Posted on April 1, 2012. Filed under: History, Humor | Tags: , , , , , , , , , , , , , , |

The rise of the experts (specialists in a given field) was important in the progress of human social evolutions.  This focus on specific areas allowed improvements (fine tuning) to innovations in every field, including medicine, engineering, navigation, transportation…   and even blog comment spamming.

Traveling circuses and carnivals of yore used an advance man to stir public interest ahead of their arrival at the next stop on their tour.  Experts, climbing higher and higher in their ivory towers, and, their views experiencing unfamiliar competition from an expanding Smart Dude membership base, found that staying on top wasn’t easy.  Protecting the purity of their intellectual turf required frequent and wide distribution of their assertions.  What they needed was a Gatling gun approach to information dissemination, and, that Gutenberg innovation, attended by a retinue of neophytes, should be compliant enough to fulfill that need for publicity.   …Maybe I should say “public authentication.”

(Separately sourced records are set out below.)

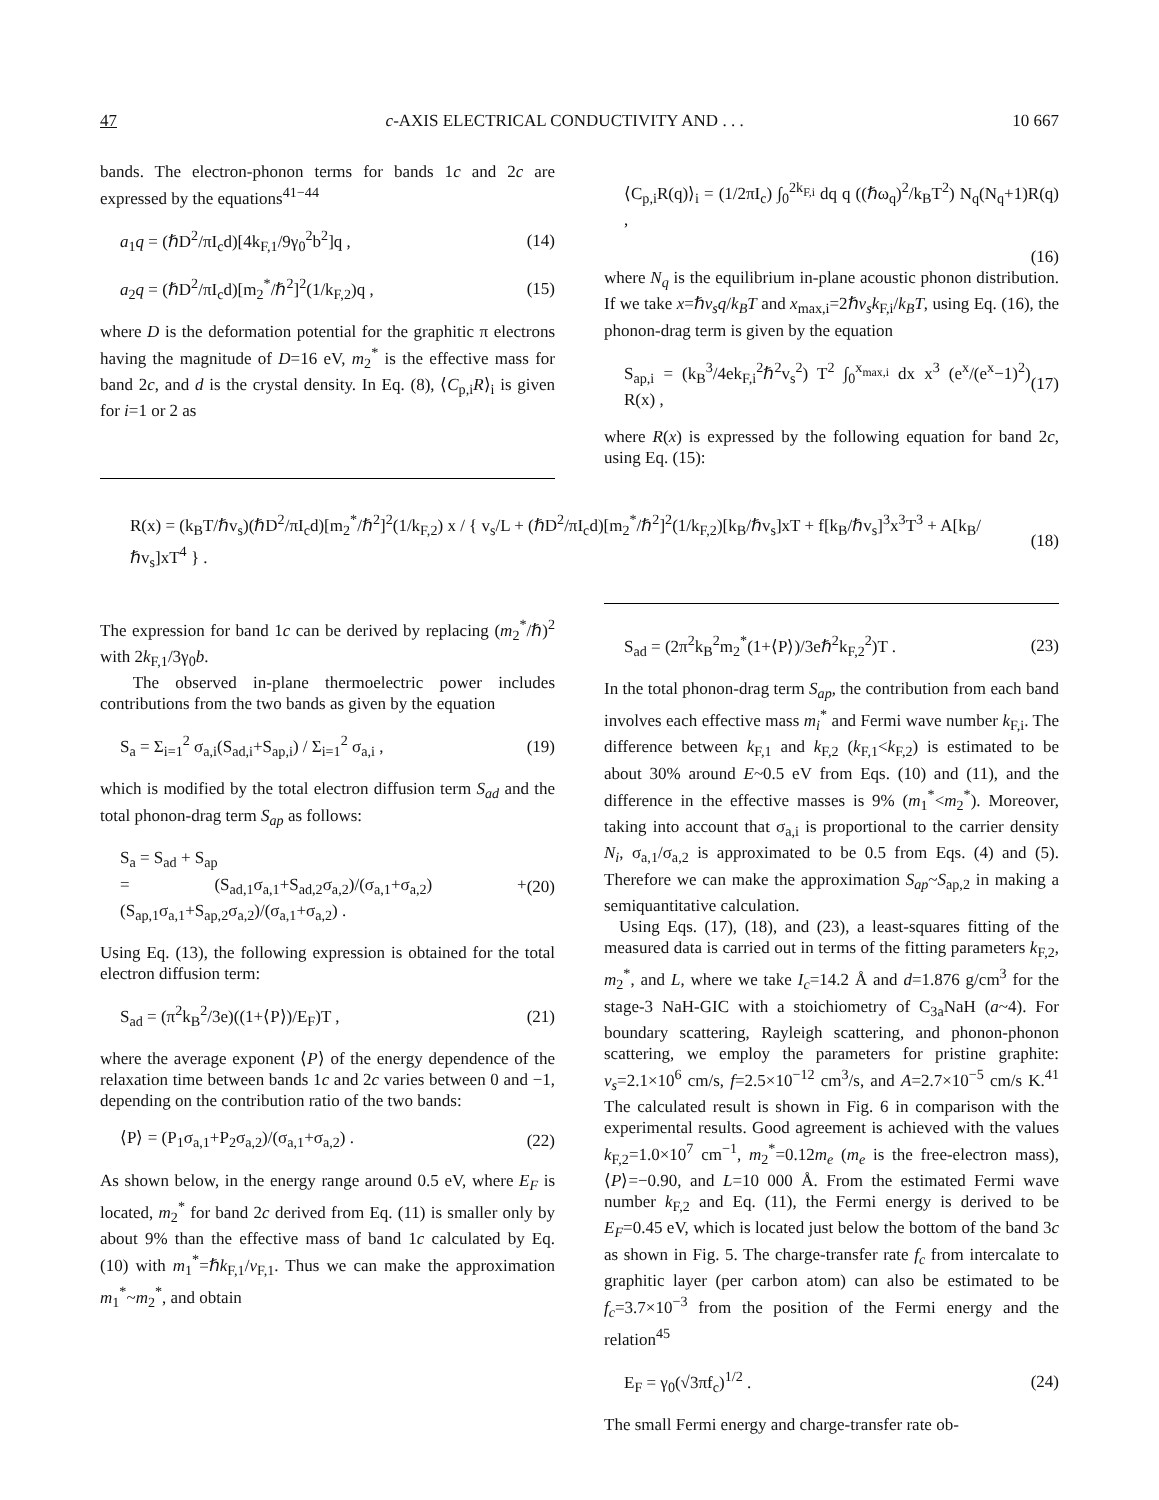47 c-AXIS ELECTRICAL CONDUCTIVITY AND . . . 10 667
bands. The electron-phonon terms for bands 1c and 2c are expressed by the equations<sup>41−44</sup>
a<sub>1</sub>q = (ℏD<sup>2</sup>/πI<sub>c</sub>d)[4k<sub>F,1</sub>/9γ<sub>0</sub><sup>2</sup>b<sup>2</sup>]q , (14)
a<sub>2</sub>q = (ℏD<sup>2</sup>/πI<sub>c</sub>d)[m<sub>2</sub><sup>*</sup>/ℏ<sup>2</sup>]<sup>2</sup>(1/k<sub>F,2</sub>)q , (15)
where D is the deformation potential for the graphitic π electrons having the magnitude of D=16 eV, m<sub>2</sub><sup>*</sup> is the effective mass for band 2c, and d is the crystal density. In Eq. (8), ⟨C<sub>p,i</sub>R⟩<sub>i</sub> is given for i=1 or 2 as
⟨C<sub>p,i</sub>R(q)⟩<sub>i</sub> = (1/2πI<sub>c</sub>) ∫<sub>0</sub><sup>2k<sub>F,i</sub></sup> dq q ((ℏω<sub>q</sub>)<sup>2</sup>/k<sub>B</sub>T<sup>2</sup>) N<sub>q</sub>(N<sub>q</sub>+1)R(q) ,
(16)
where N<sub>q</sub> is the equilibrium in-plane acoustic phonon distribution. If we take x=ℏv<sub>s</sub>q/k<sub>B</sub>T and x<sub>max,i</sub>=2ℏv<sub>s</sub>k<sub>F,i</sub>/k<sub>B</sub>T, using Eq. (16), the phonon-drag term is given by the equation
S<sub>ap,i</sub> = (k<sub>B</sub><sup>3</sup>/4ek<sub>F,i</sub><sup>2</sup>ℏ<sup>2</sup>v<sub>s</sub><sup>2</sup>) T<sup>2</sup> ∫<sub>0</sub><sup>x<sub>max,i</sub></sup> dx x<sup>3</sup> (e<sup>x</sup>/(e<sup>x</sup>−1)<sup>2</sup>) R(x) , (17)
where R(x) is expressed by the following equation for band 2c, using Eq. (15):
R(x) = (k<sub>B</sub>T/ℏv<sub>s</sub>)(ℏD<sup>2</sup>/πI<sub>c</sub>d)[m<sub>2</sub><sup>*</sup>/ℏ<sup>2</sup>]<sup>2</sup>(1/k<sub>F,2</sub>) x / { v<sub>s</sub>/L + (ℏD<sup>2</sup>/πI<sub>c</sub>d)[m<sub>2</sub><sup>*</sup>/ℏ<sup>2</sup>]<sup>2</sup>(1/k<sub>F,2</sub>)[k<sub>B</sub>/ℏv<sub>s</sub>]xT + f[k<sub>B</sub>/ℏv<sub>s</sub>]<sup>3</sup>x<sup>3</sup>T<sup>3</sup> + A[k<sub>B</sub>/ℏv<sub>s</sub>]xT<sup>4</sup> } . (18)
The expression for band 1c can be derived by replacing (m<sub>2</sub><sup>*</sup>/ℏ)<sup>2</sup> with 2k<sub>F,1</sub>/3γ<sub>0</sub>b.
The observed in-plane thermoelectric power includes contributions from the two bands as given by the equation
S<sub>a</sub> = Σ<sub>i=1</sub><sup>2</sup> σ<sub>a,i</sub>(S<sub>ad,i</sub>+S<sub>ap,i</sub>) / Σ<sub>i=1</sub><sup>2</sup> σ<sub>a,i</sub> , (19)
which is modified by the total electron diffusion term S<sub>ad</sub> and the total phonon-drag term S<sub>ap</sub> as follows:
S<sub>a</sub> = S<sub>ad</sub> + S<sub>ap</sub>
= (S<sub>ad,1</sub>σ<sub>a,1</sub>+S<sub>ad,2</sub>σ<sub>a,2</sub>)/(σ<sub>a,1</sub>+σ<sub>a,2</sub>) + (S<sub>ap,1</sub>σ<sub>a,1</sub>+S<sub>ap,2</sub>σ<sub>a,2</sub>)/(σ<sub>a,1</sub>+σ<sub>a,2</sub>) . (20)
Using Eq. (13), the following expression is obtained for the total electron diffusion term:
S<sub>ad</sub> = (π<sup>2</sup>k<sub>B</sub><sup>2</sup>/3e)((1+⟨P⟩)/E<sub>F</sub>)T , (21)
where the average exponent ⟨P⟩ of the energy dependence of the relaxation time between bands 1c and 2c varies between 0 and −1, depending on the contribution ratio of the two bands:
⟨P⟩ = (P<sub>1</sub>σ<sub>a,1</sub>+P<sub>2</sub>σ<sub>a,2</sub>)/(σ<sub>a,1</sub>+σ<sub>a,2</sub>) . (22)
As shown below, in the energy range around 0.5 eV, where E<sub>F</sub> is located, m<sub>2</sub><sup>*</sup> for band 2c derived from Eq. (11) is smaller only by about 9% than the effective mass of band 1c calculated by Eq. (10) with m<sub>1</sub><sup>*</sup>=ℏk<sub>F,1</sub>/v<sub>F,1</sub>. Thus we can make the approximation m<sub>1</sub><sup>*</sup>~m<sub>2</sub><sup>*</sup>, and obtain
S<sub>ad</sub> = (2π<sup>2</sup>k<sub>B</sub><sup>2</sup>m<sub>2</sub><sup>*</sup>(1+⟨P⟩)/3eℏ<sup>2</sup>k<sub>F,2</sub><sup>2</sup>)T . (23)
In the total phonon-drag term S<sub>ap</sub>, the contribution from each band involves each effective mass m<sub>i</sub><sup>*</sup> and Fermi wave number k<sub>F,i</sub>. The difference between k<sub>F,1</sub> and k<sub>F,2</sub> (k<sub>F,1</sub><k<sub>F,2</sub>) is estimated to be about 30% around E~0.5 eV from Eqs. (10) and (11), and the difference in the effective masses is 9% (m<sub>1</sub><sup>*</sup><m<sub>2</sub><sup>*</sup>). Moreover, taking into account that σ<sub>a,i</sub> is proportional to the carrier density N<sub>i</sub>, σ<sub>a,1</sub>/σ<sub>a,2</sub> is approximated to be 0.5 from Eqs. (4) and (5). Therefore we can make the approximation S<sub>ap</sub>~S<sub>ap,2</sub> in making a semiquantitative calculation.
Using Eqs. (17), (18), and (23), a least-squares fitting of the measured data is carried out in terms of the fitting parameters k<sub>F,2</sub>, m<sub>2</sub><sup>*</sup>, and L, where we take I<sub>c</sub>=14.2 Å and d=1.876 g/cm<sup>3</sup> for the stage-3 NaH-GIC with a stoichiometry of C<sub>3a</sub>NaH (a~4). For boundary scattering, Rayleigh scattering, and phonon-phonon scattering, we employ the parameters for pristine graphite: v<sub>s</sub>=2.1×10<sup>6</sup> cm/s, f=2.5×10<sup>−12</sup> cm<sup>3</sup>/s, and A=2.7×10<sup>−5</sup> cm/s K.<sup>41</sup> The calculated result is shown in Fig. 6 in comparison with the experimental results. Good agreement is achieved with the values k<sub>F,2</sub>=1.0×10<sup>7</sup> cm<sup>−1</sup>, m<sub>2</sub><sup>*</sup>=0.12m<sub>e</sub> (m<sub>e</sub> is the free-electron mass), ⟨P⟩=−0.90, and L=10 000 Å. From the estimated Fermi wave number k<sub>F,2</sub> and Eq. (11), the Fermi energy is derived to be E<sub>F</sub>=0.45 eV, which is located just below the bottom of the band 3c as shown in Fig. 5. The charge-transfer rate f<sub>c</sub> from intercalate to graphitic layer (per carbon atom) can also be estimated to be f<sub>c</sub>=3.7×10<sup>−3</sup> from the position of the Fermi energy and the relation<sup>45</sup>
E<sub>F</sub> = γ<sub>0</sub>(√3πf<sub>c</sub>)<sup>1/2</sup> . (24)
The small Fermi energy and charge-transfer rate ob-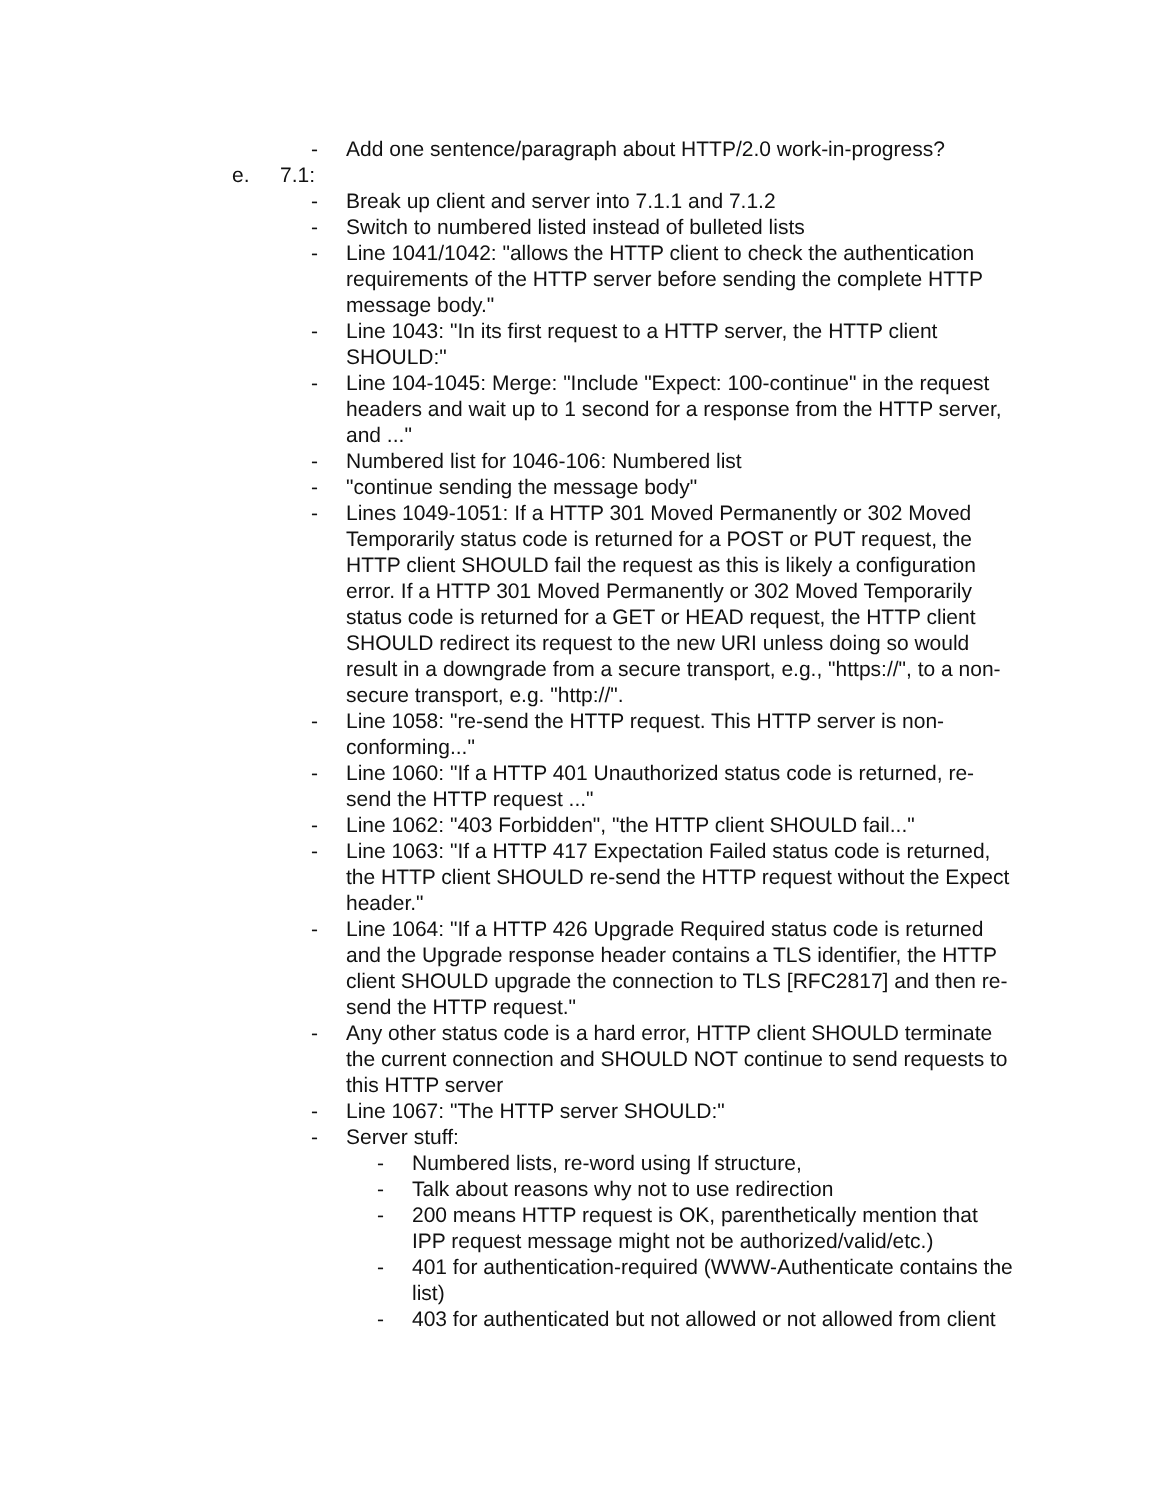- Add one sentence/paragraph about HTTP/2.0 work-in-progress?
e. 7.1:
- Break up client and server into 7.1.1 and 7.1.2
- Switch to numbered listed instead of bulleted lists
- Line 1041/1042: "allows the HTTP client to check the authentication requirements of the HTTP server before sending the complete HTTP message body."
- Line 1043: "In its first request to a HTTP server, the HTTP client SHOULD:"
- Line 104-1045: Merge: "Include "Expect: 100-continue" in the request headers and wait up to 1 second for a response from the HTTP server, and ..."
- Numbered list for 1046-106: Numbered list
- "continue sending the message body"
- Lines 1049-1051: If a HTTP 301 Moved Permanently or 302 Moved Temporarily status code is returned for a POST or PUT request, the HTTP client SHOULD fail the request as this is likely a configuration error. If a HTTP 301 Moved Permanently or 302 Moved Temporarily status code is returned for a GET or HEAD request, the HTTP client SHOULD redirect its request to the new URI unless doing so would result in a downgrade from a secure transport, e.g., "https://", to a non-secure transport, e.g. "http://".
- Line 1058: "re-send the HTTP request. This HTTP server is non-conforming..."
- Line 1060: "If a HTTP 401 Unauthorized status code is returned, re-send the HTTP request ..."
- Line 1062: "403 Forbidden", "the HTTP client SHOULD fail..."
- Line 1063: "If a HTTP 417 Expectation Failed status code is returned, the HTTP client SHOULD re-send the HTTP request without the Expect header."
- Line 1064: "If a HTTP 426 Upgrade Required status code is returned and the Upgrade response header contains a TLS identifier, the HTTP client SHOULD upgrade the connection to TLS [RFC2817] and then re-send the HTTP request."
- Any other status code is a hard error, HTTP client SHOULD terminate the current connection and SHOULD NOT continue to send requests to this HTTP server
- Line 1067: "The HTTP server SHOULD:"
- Server stuff:
- Numbered lists, re-word using If structure,
- Talk about reasons why not to use redirection
- 200 means HTTP request is OK, parenthetically mention that IPP request message might not be authorized/valid/etc.)
- 401 for authentication-required (WWW-Authenticate contains the list)
- 403 for authenticated but not allowed or not allowed from client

The printing business was meandering along, searching for its identity, and the needs of the Great Learned provided a focus for their efforts.  So, between the story of a bar fight over in Shadyville and the fashion highlights of the attendees at the Grand Opera (strictly an upper-class affair), they could now slip in Sir Isaac Newton’s great revelation that things over you head could fall on your head, given the right circumstances.  It is incredible that mankind had mucked along for thousands of millenia unaware of such a thing.  But, like Al Gore’s invention of the internet, Newton’s invention of gravity opened brave new worlds everywhere.  Chalk 2 up for the Great Learned Experts.

As a union, this merger was not destined to last.  On one side, the individuals comprising the Great Learned camp had turf issues (“My idea is better than you idea any day of the week and twice on Sunday.  Besides, you don’t even know what you are talking about.”  That kind of professional objectiveness.)  On the other side, veracity seemed to be an issue; actually, a non-issue with some segments who felt a story ought to be just a story, not necessarily an accurate account of anything;  it’s all about sales.  In street jargon, many of these inkers were just sluts for a scoop.  And, never, never forget they had the big P.  Since, for ink fodder, anything with letters or illustrations could be printed, and business was booming through the industrial revolution, the experts needed the grown-up printing industry more than printers needed the experts.  The apprentice became the master.  Information disseminators were now the experts.